• [What the task asks]: What lines below mention the word "holder"? Copy each one.

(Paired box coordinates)
--- START ---
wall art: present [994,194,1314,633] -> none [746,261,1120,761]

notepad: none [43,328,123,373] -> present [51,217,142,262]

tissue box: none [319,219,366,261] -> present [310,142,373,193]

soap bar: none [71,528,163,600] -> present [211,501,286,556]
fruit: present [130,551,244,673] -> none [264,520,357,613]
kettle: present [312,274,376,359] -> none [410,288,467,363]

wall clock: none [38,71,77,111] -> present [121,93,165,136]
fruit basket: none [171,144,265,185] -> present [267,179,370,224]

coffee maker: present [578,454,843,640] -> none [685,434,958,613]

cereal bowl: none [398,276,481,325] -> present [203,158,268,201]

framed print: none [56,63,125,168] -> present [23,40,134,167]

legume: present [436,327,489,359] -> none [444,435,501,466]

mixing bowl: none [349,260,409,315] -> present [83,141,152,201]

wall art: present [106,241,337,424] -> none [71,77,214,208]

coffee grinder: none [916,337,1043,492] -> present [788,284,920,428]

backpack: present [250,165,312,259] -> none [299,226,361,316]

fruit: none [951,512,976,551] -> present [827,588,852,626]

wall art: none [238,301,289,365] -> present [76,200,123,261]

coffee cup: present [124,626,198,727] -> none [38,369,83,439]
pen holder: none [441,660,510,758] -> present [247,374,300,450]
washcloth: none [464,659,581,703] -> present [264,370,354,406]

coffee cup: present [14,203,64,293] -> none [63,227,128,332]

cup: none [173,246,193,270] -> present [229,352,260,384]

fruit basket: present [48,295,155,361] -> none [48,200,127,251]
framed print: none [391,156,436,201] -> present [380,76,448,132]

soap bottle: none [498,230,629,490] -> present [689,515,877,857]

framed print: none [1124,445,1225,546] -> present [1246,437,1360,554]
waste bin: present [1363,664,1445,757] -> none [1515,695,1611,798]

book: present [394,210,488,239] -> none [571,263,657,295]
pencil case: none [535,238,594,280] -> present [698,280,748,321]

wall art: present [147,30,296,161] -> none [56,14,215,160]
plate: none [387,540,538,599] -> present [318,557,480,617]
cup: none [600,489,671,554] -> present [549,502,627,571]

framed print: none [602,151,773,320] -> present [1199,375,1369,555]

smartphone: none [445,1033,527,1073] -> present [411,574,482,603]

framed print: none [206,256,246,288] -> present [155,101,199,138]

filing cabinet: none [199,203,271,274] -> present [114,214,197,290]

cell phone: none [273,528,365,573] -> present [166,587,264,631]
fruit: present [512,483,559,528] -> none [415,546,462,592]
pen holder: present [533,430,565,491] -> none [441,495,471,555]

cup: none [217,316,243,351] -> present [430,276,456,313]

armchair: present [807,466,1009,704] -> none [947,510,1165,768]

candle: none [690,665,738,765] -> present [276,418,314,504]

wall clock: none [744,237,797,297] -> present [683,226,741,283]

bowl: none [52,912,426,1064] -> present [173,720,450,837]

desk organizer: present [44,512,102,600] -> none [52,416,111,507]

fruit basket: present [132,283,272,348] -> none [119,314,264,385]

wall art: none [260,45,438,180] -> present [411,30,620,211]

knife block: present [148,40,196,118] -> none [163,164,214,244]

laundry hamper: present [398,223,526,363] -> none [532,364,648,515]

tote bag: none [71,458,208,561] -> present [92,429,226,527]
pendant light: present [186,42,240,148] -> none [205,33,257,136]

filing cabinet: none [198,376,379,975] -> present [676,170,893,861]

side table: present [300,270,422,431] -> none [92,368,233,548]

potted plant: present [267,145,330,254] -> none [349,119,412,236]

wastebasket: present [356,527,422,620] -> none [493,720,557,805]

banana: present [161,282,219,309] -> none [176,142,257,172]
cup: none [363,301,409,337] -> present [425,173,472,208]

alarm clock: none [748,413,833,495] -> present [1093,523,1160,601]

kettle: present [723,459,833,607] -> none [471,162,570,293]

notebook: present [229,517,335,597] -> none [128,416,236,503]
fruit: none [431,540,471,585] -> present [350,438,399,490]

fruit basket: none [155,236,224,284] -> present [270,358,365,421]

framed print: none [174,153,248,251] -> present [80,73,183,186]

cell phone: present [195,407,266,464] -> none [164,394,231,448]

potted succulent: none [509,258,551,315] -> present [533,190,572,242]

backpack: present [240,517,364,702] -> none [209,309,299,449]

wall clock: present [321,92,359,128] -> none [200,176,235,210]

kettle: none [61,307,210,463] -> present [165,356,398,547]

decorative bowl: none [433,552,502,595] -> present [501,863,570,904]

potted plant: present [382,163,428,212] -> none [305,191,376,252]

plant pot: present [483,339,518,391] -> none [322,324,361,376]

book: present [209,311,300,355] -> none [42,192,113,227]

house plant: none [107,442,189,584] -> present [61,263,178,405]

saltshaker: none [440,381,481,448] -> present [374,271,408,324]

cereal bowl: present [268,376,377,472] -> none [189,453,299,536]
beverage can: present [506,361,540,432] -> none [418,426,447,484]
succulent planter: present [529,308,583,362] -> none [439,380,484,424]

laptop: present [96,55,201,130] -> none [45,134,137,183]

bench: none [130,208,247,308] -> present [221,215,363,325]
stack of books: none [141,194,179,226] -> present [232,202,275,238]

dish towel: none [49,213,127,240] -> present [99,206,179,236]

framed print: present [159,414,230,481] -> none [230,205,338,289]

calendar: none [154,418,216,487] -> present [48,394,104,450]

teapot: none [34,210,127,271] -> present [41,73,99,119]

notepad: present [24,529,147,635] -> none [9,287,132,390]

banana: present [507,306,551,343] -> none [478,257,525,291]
--- END ---
• [Output for this task]:
pen holder: none [441,660,510,758] -> present [247,374,300,450]
pen holder: present [533,430,565,491] -> none [441,495,471,555]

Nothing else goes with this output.